Activity: Count the lines in the records below that contain the string "biggest", and give only the number.

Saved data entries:
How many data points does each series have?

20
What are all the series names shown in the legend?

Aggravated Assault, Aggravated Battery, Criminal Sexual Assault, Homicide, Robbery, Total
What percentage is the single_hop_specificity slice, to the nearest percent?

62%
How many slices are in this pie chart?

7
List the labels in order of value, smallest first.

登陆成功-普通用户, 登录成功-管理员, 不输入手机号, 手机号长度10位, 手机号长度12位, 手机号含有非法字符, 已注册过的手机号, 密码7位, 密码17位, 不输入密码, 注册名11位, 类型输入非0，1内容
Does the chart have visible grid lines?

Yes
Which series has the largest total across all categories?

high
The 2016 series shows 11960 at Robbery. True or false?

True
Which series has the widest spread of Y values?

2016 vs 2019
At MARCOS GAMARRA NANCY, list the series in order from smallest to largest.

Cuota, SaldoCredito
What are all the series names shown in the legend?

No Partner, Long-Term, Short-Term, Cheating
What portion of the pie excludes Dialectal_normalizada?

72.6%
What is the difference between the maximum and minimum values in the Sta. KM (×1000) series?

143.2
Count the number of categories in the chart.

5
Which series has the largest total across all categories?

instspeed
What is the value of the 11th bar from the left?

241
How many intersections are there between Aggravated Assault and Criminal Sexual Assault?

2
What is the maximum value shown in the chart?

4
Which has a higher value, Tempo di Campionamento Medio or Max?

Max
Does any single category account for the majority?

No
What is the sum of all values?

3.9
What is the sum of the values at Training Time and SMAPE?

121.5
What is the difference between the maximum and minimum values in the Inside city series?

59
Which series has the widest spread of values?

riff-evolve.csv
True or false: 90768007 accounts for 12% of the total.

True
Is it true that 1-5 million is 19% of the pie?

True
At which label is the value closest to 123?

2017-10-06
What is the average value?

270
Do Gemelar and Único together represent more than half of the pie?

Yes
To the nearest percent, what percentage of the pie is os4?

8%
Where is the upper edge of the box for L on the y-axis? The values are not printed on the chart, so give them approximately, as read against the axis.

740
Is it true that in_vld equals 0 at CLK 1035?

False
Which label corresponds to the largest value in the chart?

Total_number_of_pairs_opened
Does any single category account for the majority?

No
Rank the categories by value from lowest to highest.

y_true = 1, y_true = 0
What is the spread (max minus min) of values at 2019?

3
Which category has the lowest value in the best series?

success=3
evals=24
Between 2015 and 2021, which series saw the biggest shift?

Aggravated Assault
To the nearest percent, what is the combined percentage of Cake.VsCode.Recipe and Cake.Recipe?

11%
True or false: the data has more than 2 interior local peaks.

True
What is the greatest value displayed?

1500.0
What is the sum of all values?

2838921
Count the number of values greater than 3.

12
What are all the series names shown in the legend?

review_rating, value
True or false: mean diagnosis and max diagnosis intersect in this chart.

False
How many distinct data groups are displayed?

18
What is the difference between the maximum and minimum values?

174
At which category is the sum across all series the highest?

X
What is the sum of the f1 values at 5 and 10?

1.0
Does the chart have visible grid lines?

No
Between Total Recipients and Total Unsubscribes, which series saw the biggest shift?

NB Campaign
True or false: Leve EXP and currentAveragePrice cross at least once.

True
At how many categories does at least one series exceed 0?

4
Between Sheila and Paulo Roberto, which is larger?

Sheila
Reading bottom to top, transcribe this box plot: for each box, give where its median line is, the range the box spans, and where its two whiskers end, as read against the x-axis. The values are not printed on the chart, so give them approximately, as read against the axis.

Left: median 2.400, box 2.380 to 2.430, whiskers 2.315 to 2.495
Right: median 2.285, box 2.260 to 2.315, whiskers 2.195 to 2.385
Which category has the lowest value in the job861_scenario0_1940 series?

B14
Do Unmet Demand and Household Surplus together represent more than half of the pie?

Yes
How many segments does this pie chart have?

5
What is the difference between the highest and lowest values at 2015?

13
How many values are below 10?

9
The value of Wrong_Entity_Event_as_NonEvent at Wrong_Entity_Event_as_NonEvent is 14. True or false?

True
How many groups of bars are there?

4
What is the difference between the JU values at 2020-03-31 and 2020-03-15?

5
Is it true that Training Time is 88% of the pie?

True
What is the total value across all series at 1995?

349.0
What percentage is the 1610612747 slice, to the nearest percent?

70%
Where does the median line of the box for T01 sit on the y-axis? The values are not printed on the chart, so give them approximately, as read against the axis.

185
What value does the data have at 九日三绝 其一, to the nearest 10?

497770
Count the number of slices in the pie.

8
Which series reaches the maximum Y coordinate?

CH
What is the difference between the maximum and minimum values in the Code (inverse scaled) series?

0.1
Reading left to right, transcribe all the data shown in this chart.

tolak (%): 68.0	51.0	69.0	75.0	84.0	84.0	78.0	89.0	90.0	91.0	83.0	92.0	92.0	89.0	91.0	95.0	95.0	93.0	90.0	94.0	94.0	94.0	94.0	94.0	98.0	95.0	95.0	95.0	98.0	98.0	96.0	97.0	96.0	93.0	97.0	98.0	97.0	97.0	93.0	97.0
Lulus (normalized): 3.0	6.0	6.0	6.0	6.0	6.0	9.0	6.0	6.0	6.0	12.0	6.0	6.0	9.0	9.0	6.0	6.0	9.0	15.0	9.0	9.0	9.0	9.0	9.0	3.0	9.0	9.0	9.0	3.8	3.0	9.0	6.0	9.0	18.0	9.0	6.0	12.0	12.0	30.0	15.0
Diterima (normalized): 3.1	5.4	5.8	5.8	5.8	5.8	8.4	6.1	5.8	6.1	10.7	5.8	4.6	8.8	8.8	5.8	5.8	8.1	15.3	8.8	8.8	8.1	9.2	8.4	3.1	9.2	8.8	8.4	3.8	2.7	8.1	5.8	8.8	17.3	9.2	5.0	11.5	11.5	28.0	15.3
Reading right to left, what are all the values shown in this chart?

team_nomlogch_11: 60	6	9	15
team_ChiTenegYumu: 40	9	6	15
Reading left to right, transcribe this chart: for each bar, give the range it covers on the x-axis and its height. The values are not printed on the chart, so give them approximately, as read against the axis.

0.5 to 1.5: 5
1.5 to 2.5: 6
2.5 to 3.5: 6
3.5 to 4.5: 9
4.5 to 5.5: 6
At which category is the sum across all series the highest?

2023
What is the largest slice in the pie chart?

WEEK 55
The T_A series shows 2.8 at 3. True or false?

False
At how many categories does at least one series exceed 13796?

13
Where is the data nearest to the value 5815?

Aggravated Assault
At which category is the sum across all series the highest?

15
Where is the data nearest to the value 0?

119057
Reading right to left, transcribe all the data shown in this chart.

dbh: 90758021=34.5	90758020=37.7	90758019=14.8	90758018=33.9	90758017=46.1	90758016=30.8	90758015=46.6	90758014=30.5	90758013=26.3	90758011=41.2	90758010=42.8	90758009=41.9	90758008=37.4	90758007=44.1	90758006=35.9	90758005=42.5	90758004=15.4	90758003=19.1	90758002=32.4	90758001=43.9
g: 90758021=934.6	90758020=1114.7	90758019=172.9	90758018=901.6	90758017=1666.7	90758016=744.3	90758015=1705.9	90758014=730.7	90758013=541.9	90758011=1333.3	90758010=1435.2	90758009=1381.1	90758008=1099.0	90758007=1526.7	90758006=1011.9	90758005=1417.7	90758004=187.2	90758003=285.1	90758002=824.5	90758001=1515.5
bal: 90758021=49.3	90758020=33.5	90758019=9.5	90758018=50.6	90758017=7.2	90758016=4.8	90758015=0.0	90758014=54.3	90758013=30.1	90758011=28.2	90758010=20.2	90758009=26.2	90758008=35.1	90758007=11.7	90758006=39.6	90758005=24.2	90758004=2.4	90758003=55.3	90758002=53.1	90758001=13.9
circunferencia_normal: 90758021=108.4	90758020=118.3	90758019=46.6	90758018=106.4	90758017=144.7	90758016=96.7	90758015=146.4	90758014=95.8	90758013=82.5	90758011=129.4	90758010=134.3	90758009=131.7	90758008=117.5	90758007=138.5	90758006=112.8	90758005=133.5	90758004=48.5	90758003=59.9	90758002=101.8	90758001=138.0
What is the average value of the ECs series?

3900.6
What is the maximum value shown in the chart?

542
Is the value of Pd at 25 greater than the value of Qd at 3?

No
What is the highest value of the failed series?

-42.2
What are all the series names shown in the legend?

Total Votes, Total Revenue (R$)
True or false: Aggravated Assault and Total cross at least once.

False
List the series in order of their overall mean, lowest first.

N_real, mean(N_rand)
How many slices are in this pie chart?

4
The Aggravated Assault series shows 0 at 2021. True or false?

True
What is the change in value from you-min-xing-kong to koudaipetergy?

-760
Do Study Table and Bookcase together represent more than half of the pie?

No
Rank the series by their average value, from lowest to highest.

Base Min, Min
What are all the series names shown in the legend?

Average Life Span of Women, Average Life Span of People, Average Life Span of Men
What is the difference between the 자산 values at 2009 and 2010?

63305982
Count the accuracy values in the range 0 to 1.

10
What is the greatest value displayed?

Response: 2